Dataset items
* * * * * * * * *

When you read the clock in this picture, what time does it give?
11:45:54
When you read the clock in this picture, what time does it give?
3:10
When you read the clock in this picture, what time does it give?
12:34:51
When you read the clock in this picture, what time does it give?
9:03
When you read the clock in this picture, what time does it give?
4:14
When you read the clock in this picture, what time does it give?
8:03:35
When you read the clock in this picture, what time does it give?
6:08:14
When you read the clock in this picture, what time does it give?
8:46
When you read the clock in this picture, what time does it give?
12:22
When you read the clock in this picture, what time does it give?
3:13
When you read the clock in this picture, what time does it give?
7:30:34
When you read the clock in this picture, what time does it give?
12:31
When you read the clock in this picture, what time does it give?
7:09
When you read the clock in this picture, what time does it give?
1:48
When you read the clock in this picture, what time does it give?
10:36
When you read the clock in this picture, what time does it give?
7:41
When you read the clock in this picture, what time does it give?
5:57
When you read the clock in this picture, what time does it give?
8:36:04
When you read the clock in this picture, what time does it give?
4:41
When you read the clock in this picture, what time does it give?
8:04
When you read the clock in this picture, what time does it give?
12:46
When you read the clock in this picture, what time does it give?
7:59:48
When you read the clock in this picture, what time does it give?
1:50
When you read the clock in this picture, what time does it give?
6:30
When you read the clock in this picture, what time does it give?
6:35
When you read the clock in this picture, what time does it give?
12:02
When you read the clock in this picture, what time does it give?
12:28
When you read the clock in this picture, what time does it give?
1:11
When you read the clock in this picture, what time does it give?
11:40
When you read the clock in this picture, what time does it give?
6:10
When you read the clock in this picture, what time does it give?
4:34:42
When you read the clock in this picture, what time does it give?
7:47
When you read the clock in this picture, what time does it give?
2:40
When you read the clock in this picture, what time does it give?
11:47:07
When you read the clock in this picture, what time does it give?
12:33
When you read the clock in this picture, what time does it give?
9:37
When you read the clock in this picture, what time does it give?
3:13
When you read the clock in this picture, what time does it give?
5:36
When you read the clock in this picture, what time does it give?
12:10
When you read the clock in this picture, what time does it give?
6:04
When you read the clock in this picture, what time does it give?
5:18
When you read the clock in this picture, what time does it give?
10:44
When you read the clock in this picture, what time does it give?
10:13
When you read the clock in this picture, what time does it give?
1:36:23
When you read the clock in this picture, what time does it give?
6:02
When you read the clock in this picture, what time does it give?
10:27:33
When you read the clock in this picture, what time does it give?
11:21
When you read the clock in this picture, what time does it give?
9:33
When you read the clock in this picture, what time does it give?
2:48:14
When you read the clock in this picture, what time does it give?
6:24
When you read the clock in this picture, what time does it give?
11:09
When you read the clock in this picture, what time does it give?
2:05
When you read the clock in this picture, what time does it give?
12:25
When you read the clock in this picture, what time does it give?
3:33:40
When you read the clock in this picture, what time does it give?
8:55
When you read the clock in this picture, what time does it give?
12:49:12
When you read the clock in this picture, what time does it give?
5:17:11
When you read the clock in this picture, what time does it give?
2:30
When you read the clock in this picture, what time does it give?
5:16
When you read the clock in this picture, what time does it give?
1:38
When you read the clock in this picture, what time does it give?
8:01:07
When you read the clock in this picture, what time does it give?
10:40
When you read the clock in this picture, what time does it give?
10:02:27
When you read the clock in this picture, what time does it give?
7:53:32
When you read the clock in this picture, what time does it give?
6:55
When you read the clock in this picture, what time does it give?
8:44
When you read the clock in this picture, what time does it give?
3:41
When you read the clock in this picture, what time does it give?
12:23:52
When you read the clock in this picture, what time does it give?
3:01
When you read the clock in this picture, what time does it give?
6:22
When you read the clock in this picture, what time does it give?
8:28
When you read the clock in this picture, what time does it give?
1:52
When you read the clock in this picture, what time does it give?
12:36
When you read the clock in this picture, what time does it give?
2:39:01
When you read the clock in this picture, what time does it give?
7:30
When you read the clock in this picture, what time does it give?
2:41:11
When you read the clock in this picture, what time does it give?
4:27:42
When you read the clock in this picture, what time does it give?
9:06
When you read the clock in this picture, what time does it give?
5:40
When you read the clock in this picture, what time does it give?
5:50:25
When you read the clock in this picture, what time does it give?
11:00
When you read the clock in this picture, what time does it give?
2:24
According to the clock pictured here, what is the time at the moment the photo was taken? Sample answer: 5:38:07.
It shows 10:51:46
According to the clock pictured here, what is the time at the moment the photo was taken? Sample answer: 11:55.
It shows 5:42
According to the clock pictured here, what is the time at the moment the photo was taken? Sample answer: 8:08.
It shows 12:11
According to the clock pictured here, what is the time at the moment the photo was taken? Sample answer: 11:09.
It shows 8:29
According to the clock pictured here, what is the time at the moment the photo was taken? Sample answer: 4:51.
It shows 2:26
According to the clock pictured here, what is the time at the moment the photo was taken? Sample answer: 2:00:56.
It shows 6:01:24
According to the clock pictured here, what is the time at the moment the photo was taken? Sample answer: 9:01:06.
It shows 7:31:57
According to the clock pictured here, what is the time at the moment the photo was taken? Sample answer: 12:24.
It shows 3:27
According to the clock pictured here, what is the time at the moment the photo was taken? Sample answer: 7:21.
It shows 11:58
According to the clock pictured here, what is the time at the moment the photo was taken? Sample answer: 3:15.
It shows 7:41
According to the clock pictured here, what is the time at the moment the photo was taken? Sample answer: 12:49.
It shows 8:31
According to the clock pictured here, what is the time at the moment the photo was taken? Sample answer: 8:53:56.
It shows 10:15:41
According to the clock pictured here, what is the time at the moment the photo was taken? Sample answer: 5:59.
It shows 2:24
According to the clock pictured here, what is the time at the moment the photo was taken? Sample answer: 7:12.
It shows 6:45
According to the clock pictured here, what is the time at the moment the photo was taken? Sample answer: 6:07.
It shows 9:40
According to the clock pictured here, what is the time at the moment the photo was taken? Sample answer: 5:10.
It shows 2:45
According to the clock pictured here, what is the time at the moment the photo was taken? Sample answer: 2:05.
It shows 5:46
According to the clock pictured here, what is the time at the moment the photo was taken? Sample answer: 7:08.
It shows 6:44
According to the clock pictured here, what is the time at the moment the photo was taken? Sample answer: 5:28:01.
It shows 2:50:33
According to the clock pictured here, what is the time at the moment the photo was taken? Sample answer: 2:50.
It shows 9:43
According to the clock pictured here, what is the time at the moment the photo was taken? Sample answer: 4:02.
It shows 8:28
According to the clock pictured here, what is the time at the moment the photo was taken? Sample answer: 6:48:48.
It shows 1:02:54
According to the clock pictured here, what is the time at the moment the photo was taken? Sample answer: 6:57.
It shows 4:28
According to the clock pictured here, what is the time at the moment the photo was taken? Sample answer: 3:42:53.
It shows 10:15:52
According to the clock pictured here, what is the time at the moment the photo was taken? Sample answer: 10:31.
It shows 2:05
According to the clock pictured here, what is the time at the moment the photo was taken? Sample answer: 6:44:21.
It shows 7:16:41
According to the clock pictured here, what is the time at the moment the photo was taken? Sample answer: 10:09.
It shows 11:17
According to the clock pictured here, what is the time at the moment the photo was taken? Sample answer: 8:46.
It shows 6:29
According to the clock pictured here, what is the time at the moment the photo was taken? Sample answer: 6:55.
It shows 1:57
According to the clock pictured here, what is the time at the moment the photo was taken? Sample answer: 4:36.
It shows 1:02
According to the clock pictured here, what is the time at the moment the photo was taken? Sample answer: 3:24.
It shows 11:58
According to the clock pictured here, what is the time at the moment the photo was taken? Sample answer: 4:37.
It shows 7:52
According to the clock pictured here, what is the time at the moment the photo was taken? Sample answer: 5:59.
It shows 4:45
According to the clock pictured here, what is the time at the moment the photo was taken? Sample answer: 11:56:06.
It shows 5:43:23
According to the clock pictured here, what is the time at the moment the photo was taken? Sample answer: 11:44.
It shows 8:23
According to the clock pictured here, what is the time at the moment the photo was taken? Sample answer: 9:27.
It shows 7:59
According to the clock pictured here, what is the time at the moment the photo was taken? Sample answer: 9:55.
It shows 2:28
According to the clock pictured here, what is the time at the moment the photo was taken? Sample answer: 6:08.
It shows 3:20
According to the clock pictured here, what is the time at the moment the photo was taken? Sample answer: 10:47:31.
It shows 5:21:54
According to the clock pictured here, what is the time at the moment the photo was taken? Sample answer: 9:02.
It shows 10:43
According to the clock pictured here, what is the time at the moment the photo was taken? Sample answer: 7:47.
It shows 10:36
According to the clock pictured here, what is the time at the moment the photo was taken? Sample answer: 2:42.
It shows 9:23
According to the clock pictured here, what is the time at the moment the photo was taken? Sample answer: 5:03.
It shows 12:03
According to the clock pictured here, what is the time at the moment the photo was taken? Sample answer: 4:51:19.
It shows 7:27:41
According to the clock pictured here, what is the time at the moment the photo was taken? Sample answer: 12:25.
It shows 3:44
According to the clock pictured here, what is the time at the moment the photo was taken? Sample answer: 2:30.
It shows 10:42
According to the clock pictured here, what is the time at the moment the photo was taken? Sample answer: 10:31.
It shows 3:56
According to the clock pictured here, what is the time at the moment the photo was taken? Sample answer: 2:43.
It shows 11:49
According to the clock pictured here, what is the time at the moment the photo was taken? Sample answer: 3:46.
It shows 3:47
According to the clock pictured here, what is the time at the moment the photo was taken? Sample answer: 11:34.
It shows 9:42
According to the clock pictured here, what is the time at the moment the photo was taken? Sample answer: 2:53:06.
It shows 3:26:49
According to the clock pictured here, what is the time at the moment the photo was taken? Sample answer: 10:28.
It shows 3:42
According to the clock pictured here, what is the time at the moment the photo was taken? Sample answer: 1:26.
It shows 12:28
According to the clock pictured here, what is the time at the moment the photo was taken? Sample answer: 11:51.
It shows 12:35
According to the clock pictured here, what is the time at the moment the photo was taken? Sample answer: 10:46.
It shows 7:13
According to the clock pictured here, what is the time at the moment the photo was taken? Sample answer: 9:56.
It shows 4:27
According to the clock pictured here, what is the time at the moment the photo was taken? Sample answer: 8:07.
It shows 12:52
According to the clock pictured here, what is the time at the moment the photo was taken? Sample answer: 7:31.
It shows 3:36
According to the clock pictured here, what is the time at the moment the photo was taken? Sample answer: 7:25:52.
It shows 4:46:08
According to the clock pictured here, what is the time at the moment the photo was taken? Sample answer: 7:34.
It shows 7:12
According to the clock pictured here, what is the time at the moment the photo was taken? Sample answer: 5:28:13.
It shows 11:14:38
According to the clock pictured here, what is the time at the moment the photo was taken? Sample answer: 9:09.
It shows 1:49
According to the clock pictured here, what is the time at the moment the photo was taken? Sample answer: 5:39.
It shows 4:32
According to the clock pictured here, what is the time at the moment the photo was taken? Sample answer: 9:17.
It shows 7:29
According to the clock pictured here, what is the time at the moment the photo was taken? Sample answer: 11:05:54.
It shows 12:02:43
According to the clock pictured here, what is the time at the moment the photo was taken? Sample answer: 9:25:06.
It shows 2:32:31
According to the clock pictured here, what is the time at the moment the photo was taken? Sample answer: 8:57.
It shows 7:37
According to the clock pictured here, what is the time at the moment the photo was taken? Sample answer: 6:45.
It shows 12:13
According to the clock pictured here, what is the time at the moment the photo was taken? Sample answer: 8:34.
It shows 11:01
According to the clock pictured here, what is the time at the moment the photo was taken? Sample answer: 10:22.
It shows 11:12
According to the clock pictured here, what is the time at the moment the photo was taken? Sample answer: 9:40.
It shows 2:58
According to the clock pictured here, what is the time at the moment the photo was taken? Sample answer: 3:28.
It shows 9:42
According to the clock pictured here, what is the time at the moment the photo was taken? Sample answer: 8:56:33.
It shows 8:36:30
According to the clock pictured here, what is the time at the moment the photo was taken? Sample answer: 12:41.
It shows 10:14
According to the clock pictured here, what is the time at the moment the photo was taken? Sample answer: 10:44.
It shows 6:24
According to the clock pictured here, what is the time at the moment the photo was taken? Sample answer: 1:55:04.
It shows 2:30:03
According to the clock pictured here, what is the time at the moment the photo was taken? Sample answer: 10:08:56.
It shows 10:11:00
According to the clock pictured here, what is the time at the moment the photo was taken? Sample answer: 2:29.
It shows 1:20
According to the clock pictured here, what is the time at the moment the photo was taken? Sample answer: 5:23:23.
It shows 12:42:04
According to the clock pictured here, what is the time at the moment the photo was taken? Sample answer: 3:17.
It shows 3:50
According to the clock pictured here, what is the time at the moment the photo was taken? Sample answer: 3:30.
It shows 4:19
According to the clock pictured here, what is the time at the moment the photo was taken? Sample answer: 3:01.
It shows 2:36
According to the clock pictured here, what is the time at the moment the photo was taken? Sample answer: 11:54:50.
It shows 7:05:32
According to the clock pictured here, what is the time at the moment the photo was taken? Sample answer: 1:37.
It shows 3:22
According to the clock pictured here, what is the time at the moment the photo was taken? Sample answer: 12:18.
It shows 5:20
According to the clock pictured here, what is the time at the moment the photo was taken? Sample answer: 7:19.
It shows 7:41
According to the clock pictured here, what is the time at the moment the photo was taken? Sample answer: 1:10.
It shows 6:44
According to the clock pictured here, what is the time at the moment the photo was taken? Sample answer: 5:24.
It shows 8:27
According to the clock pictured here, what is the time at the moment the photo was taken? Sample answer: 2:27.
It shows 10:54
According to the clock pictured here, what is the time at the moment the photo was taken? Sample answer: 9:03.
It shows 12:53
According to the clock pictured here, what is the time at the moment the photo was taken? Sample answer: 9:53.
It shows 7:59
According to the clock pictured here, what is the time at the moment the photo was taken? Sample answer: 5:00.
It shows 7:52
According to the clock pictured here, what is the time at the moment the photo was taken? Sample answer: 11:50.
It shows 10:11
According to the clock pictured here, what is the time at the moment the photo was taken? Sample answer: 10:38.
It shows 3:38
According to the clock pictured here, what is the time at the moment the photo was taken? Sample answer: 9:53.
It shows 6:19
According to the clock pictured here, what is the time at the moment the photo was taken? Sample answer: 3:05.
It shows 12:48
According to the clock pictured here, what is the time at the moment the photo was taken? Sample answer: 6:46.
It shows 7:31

* * * * * * * * *

WRITTEN EXERCISE
Please rewrite the lines that start at the one containing "Sample answer: 4:36." and stop after the one containing "It shows 3:44". Change "the moment" to "the instant" and leave everything else unchanged.

THE COMPLETED TASK
According to the clock pictured here, what is the time at the instant the photo was taken? Sample answer: 4:36.
It shows 1:02
According to the clock pictured here, what is the time at the instant the photo was taken? Sample answer: 3:24.
It shows 11:58
According to the clock pictured here, what is the time at the instant the photo was taken? Sample answer: 4:37.
It shows 7:52
According to the clock pictured here, what is the time at the instant the photo was taken? Sample answer: 5:59.
It shows 4:45
According to the clock pictured here, what is the time at the instant the photo was taken? Sample answer: 11:56:06.
It shows 5:43:23
According to the clock pictured here, what is the time at the instant the photo was taken? Sample answer: 11:44.
It shows 8:23
According to the clock pictured here, what is the time at the instant the photo was taken? Sample answer: 9:27.
It shows 7:59
According to the clock pictured here, what is the time at the instant the photo was taken? Sample answer: 9:55.
It shows 2:28
According to the clock pictured here, what is the time at the instant the photo was taken? Sample answer: 6:08.
It shows 3:20
According to the clock pictured here, what is the time at the instant the photo was taken? Sample answer: 10:47:31.
It shows 5:21:54
According to the clock pictured here, what is the time at the instant the photo was taken? Sample answer: 9:02.
It shows 10:43
According to the clock pictured here, what is the time at the instant the photo was taken? Sample answer: 7:47.
It shows 10:36
According to the clock pictured here, what is the time at the instant the photo was taken? Sample answer: 2:42.
It shows 9:23
According to the clock pictured here, what is the time at the instant the photo was taken? Sample answer: 5:03.
It shows 12:03
According to the clock pictured here, what is the time at the instant the photo was taken? Sample answer: 4:51:19.
It shows 7:27:41
According to the clock pictured here, what is the time at the instant the photo was taken? Sample answer: 12:25.
It shows 3:44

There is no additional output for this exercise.